Students in the course build a shared vocabulary through a keyword research project, compiled at the end of the quarter in a Global Asia Illustrated Compendium of Keywords.
The motion of each keyword, and possible networks of connection between them, might be likened to that of the ants released in Yukinori Yanagi's The World Ant Farm. The artwork consists of 182 Perspex boxes linked by plastic tubes. Each box is filled with colored gardening sand to create the pattern of a national flag. As the ants move through the boxes, they create tunnels through the sand and carry the colors from one to another. The clear patterns of the flags begin to disintegrate. As the Tate Modern website entry for the work above indicates, the title Pacific "acts as a seemingly neutral reference to a geographical region, yet through the co-presence of flags representing recognized nations, former colonial powers and indigenous peoples, the work acknowledges the contestation of territorial authority and national identities that characterizes the area’s history."
Our travels over the quarter will immerse us in debates about boundary making, knowledge production, and identity formation as they take place through cross-border movements. Boundaries—their maintenance and transgression—matter because they produce social distinctions, embedded in specific contexts, and are used to categorize objects, people, practices, and even time and space. We will explore, largely through ethnographic accounts, the everyday sociocultural practices that make, maintain, and modify intersecting categories such as race, ethnicity, nationality, class, gender, and sexuality. Throughout this process, one of our goals will be to challenge conventional, dichotomous mappings of East versus West. We will examine “Asia” not as a geographic given but a cultural construction created through heterogeneous interactions and whose boundaries shift in response to political and economic dynamics.

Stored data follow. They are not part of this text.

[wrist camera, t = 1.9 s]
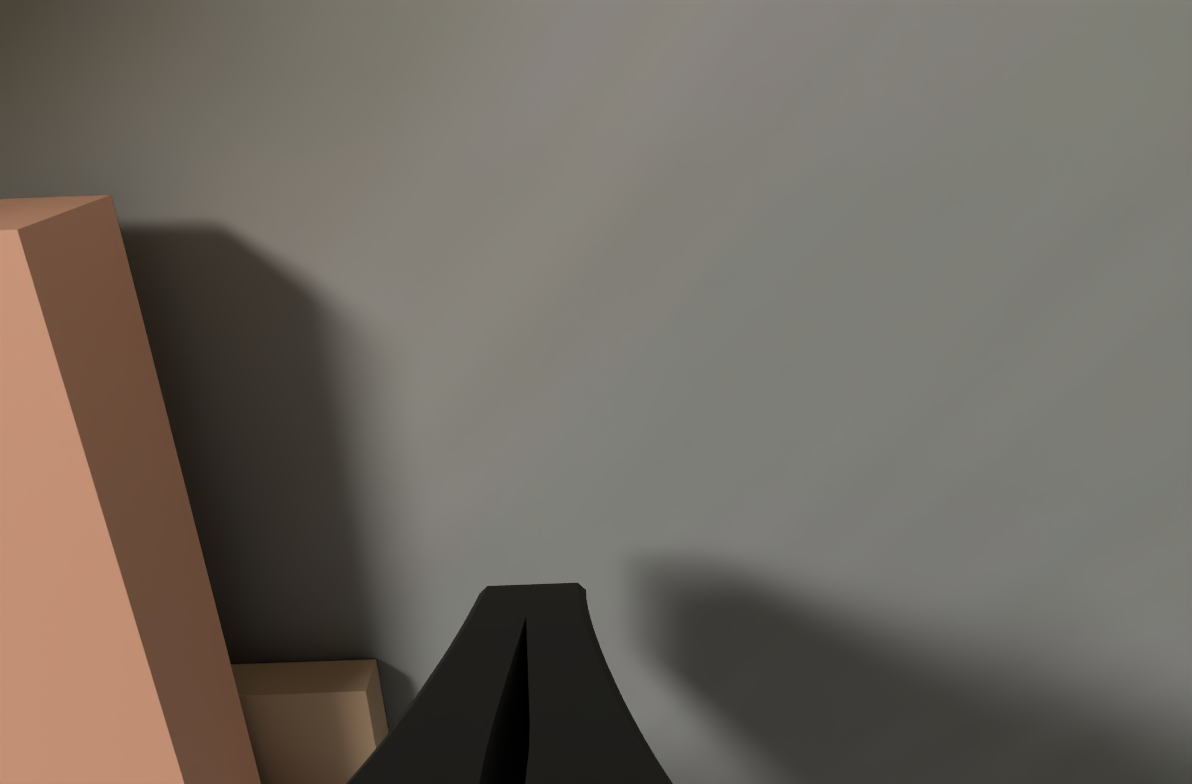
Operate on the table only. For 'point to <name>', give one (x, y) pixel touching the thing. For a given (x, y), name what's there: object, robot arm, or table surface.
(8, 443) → the link
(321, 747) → the pintle plate
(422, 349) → the table surface
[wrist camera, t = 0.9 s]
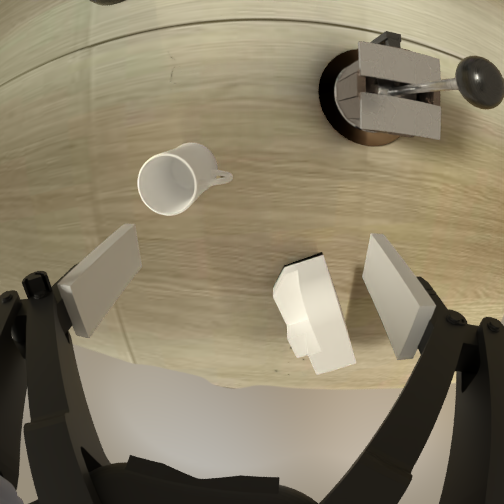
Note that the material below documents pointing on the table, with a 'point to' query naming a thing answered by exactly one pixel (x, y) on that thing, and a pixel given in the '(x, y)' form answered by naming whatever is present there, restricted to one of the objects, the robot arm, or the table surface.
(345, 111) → the wooden tankard
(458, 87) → the plunger
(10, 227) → the table surface
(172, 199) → the mug
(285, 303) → the tape dispenser
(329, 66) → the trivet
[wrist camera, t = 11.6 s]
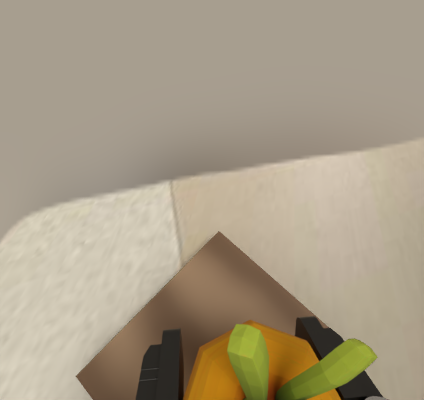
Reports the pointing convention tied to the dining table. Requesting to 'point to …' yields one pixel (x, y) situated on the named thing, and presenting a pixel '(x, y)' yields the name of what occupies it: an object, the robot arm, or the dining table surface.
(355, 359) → the carrot
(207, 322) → the walnut plinth
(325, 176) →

This course is cross-listed in Anthropology, Asian Studies, and Gender, Women & Sexuality Studies and thus poses an additional challenge to the question of boundaries as they relate to academic disciplines and their methods of constructing knowledge about Asia and globalization. The challenge and the promise of such an interdisciplinary endeavor is to learn from each other’s expertise and experience; to build a shared vocabulary that integrates a variety of perspectives and approaches; and in the process, to imagine new, more complex ways of understanding the world. Students will be pushed to go beyond their disciplinary comfort zone and to try out other languages, perspectives, and forms of analysis. Think of this class as an experimental, border-crossing space, in which you will learn to think across macro and micro scales of analysis to develop lines of critical and creative inquiry.
The course readings start with a grounding in disciplinary and theoretical approaches to the questions of Asian area studies formation and globalization, and then take us on a roughly chronological route, beginning with late nineteenth-century colonial movements and arriving at contemporary cultural encounters shaped by transnational capitalism. The readings transit through multiple locations, including East Asia, West Asia, Southeast Asia, and South Asia, as well as sites in the Americas and Africa. By considering points of connection between these places, we will unpack celebratory claims and freighted anxieties about where Asia begins and ends.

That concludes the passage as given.